The results of practice dimension shed light on medical staff’s adherence to recommended practices for treating multiple myeloma patients. One noteworthy discovery was that 89.1% consistently conducted follow-up examinations and visits during treatment. Another significant observation was that 88.2% proactively educated multiple myeloma patients about exercise and dietary management. By informing patients about exercise and dietary considerations, medical staff could empower them to play an active role in their treatment journey, potentially leading to improved lifestyle choices, treatment efficacy, and quality of life26,27. Furthermore, 82.1% regularly observed and recorded vital signs of multiple myeloma patients. This vigilant monitoring was crucial for promptly identifying changes in the patient’s health status and addressing potential complications28. Although overall adherence to recommended practices was relatively high, it was essential to acknowledge room for improvement. Some medical staff did not fully adhere to certain practices, highlighting the need for targeted interventions and educational programs to address these areas of concern.

No significant correlations of knowledge and attitude with practice were observed, indicating that possessing knowledge and positive attitude towards multiple myeloma might not necessarily lead to better adherence to recommended practices among medical staff. Several explanations could account for this lack of correlation. Firstly, unexamined factors like institutional policies, resource availability, time constraints, and workload might influence medical staff’s practices towards multiple myeloma patients29,30. Secondly, the complexity of the disease and patient diversity could also contribute to the absence of correlation31,32. Additionally, the research unveiled the positive association between knowledge and attitude towards multiple myeloma, which aligned with the theory of planned behavior that attitude was shaped by beliefs about behavioral outcomes33. The non-significant associations of knowledge with attitudes and practices were reported in SEM, suggesting the gaps in knowledge translation. Also, SEM analysis reveal a direct association between attitudes and practices. In resource-limited settings like Enshi, where medical staff may face additional challenges such as limited access to continuing education, fostering positive attitudes toward multiple myeloma care may be a more pragmatic approach than focusing solely on knowledge dissemination. Taken these results together, educational programs that enhance knowledge and foster attitudinal shifts towards multiple myeloma can be pivotal for better management. Further, since this study was regional, replicating this research in different settings could validate the universality of these findings and potentially lead to broader policy changes in cancer care.

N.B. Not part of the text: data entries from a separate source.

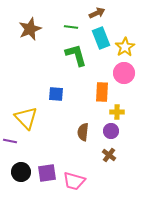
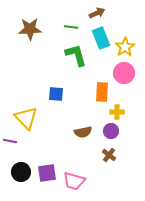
brown star: rotated 20 degrees clockwise
brown semicircle: rotated 108 degrees counterclockwise
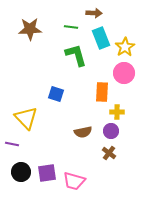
brown arrow: moved 3 px left; rotated 28 degrees clockwise
blue square: rotated 14 degrees clockwise
purple line: moved 2 px right, 3 px down
brown cross: moved 2 px up
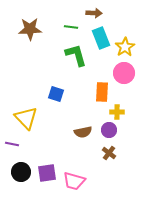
purple circle: moved 2 px left, 1 px up
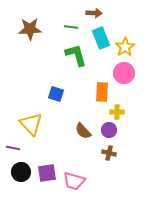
yellow triangle: moved 5 px right, 6 px down
brown semicircle: moved 1 px up; rotated 60 degrees clockwise
purple line: moved 1 px right, 4 px down
brown cross: rotated 24 degrees counterclockwise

This study had some limitations. Firstly, it was carried out in solitary region with relatively limited sample size, potentially constraining the generalizability of the outcomes. Nevertheless, these findings could serve as fundamental reference for evaluating the impacts of forthcoming educational interventions on medical staff in terms of preventing and treating multiple myeloma. Besides, the cross-sectional design limited the ability of causal inference. Intervention-based designs are needed to better understand how educational initiatives or policy implementations may influence behavior and attitudes over time. Moreover, the KAP findings might have been swayed by social desirability bias, potentially resulting in inflation of scores, since participants might have given socially desirable answers rather than reflecting their actual behaviors34 .

Conclusions

In conclusion, medical staff exhibited moderate knowledge, neutral attitudes, and proactive practices towards multiple myeloma. Moreover, a significant positive correlation was observed between knowledge and attitude scores. Targeted educational interventions were recommended to enhance knowledge and attitudes, especially among specific groups, such as female individuals, those with bachelor’s degrees or lower education, nurses, and individuals with lower professional titles.